‘An amazing moment’: Cougars enjoy big weekend at prestigious Penn Relays
BYU women’s distance medley relay team won by a landslide at the oldest and biggest track and field competition in the country
Continuing its exploits in the running world, the BYU women’s track and field team won the distance medley relay by a landslide last weekend at the prestigious Penn Relays, the oldest and biggest track and field competition in the country.

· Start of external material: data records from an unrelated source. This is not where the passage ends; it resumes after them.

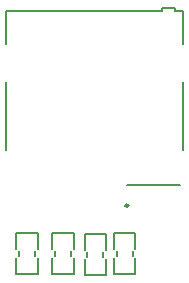
<source format=gbr>
%TF.GenerationSoftware,Altium Limited,Altium Designer,21.3.2 (30)*%
G04 Layer_Color=32896*
%FSLAX24Y24*%
%MOIN*%
%TF.SameCoordinates,A906CF50-EBD2-4515-BF13-6977FA7C699A*%
%TF.FilePolarity,Positive*%
%TF.FileFunction,Legend,Bot*%
%TF.Part,Single*%
G01*
G75*
%TA.AperFunction,NonConductor*%
%ADD47C,0.0094*%
%ADD48C,0.0079*%
%ADD49C,0.0070*%
D47*
X35419Y47779D02*
G03*
X35419Y47779I-47J0D01*
G01*
D48*
X31696Y46865D02*
X32406D01*
Y46320D02*
Y46865D01*
X31696Y46320D02*
Y46865D01*
Y45487D02*
Y46015D01*
Y45487D02*
X32406D01*
Y46015D01*
X33970Y46839D02*
X34680D01*
Y46294D02*
Y46839D01*
X33970Y46294D02*
Y46839D01*
Y45461D02*
Y45989D01*
Y45461D02*
X34680D01*
Y45989D01*
X32896Y46865D02*
X33606D01*
Y46320D02*
Y46865D01*
X32896Y46320D02*
Y46865D01*
Y45487D02*
Y46015D01*
Y45487D02*
X33606D01*
Y46015D01*
X34946Y46865D02*
X35656D01*
Y46320D02*
Y46865D01*
X34946Y46320D02*
Y46865D01*
Y45487D02*
Y46015D01*
Y45487D02*
X35656D01*
Y46015D01*
X31336Y54267D02*
X36552D01*
X31336Y53172D02*
Y54267D01*
Y49629D02*
Y51913D01*
X35371Y48460D02*
X37143D01*
X37261Y49629D02*
Y51913D01*
X36552Y54267D02*
Y54365D01*
X36985D01*
Y54267D02*
Y54365D01*
Y54267D02*
X37261D01*
Y53172D02*
Y54267D01*
D49*
X31780Y46084D02*
Y46264D01*
X32320Y46084D02*
Y46264D01*
X34054Y46058D02*
Y46238D01*
X34594Y46058D02*
Y46238D01*
X32980Y46084D02*
Y46264D01*
X33520Y46084D02*
Y46264D01*
X35030Y46084D02*
Y46264D01*
X35570Y46084D02*
Y46264D01*
%TF.MD5,74768196f30c973c0b52ce4afec36d15*%
M02*

</source>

The DMR is a mix of four distances and a good measure of the depth and versatility of a school’s running program. Lauren Ellsworth-Barnes got things started by covering 1,200 meters in 3:18.22; she handed the baton to her sister, Alena, who ran the 400-meter leg in 53.63; she handed the baton to Claire Seymour, who ran 800 meters in 2:05.95; and Courtney Wayment, the two-time NCAA champion, ran the 1,600-meter anchor leg in a 4:32.39 (the rough equivalent of a 4:33 mile).
The Cougars finished with a time of 10:50.22, the third fastest time in Penn Relays history and seven seconds faster than the school record set 23 years ago. They won by more than five seconds. Their closest rival was runner-up Ole Miss in 10:55.61 and Indiana in 10:59.54.
“That was an amazing moment for these women,” said BYU coach Diljeet Taylor. “They ran with such fire and passion, and I was so proud of the confidence they carried from the start.”
The Cougars claimed their first wheel — the large, famous wood and bronze trophy that is awarded to the winners. It consists of an 18-inch bronze plaque mounted inside a large wooden wheel that is close to 3 feet tall.
The Penn Relays, held on Philadelphia’s Franklin Field, began in 1895 and has included countless Olympians and world record holders.
BYU also competed in the 4 x 800-meter relay, where things didn’t go as smoothly. The team of Meghan Hunter, Alena Ellsworth, Lauren Ellsworth-Barnes and Claire Seymour finished third with a school-record time of 8:28.24, but they were still left to wonder what might have been.
At the start of the third leg, Ellsworth-Barnes fell to the track as she received the baton from her sister Alena and later required two stitches to repair her foot, which was spiked by another runner. To the Cougars’ credit they recovered enough to get on the podium.
Penn State won the race with a time of 8:24.49, with Ohio State second in 8:25.04 and BYU third in 8:28.24 in a 12-team field.
The Cougars also placed fifth in the 4 x 1,500-meter relay. The team of Kate Hunter, Carmen Alder, Heather Hanson and Sadie Sargent was timed in 17:29.45.
The Cougars, who have become a powerhouse in middle-distance and distance running in recent years, also made their mark in individual races. Freshman Lexy Halladay won the steeplechase with a time of 9:59.27, and Carmen Alder was third in the 1,500-meter run with a time of 4:17.80 (teammate Kate Hunter was ninth in 4:21.34 and Heather Hanson 12th in 4:22.24.
“It was an incredible experience and these women will carry these memories with them for a lifetime,” said Taylor.
The BYU track team divided their ranks for the weekend. Much of the team traveled to Tucson for the Desert Heat Classic. Colten Yardley won the 400-meter hurdles with a time of 49.83, making him the fifth fastest in school history. Yardley also teamed with Jared Davis, Dallin Draper and Landon Maxfield to finish second behind Arizona State in the 4 x 100 relay with a time of 39.41.
The women’s team of Adaobi Tabugbo, Taye Raymond, Dolita Awala-Shaw and Annalise Hart placed third in the 4 x 100 relay. Their time of 44.68 broke the previous school record of 44.68 set in 2010.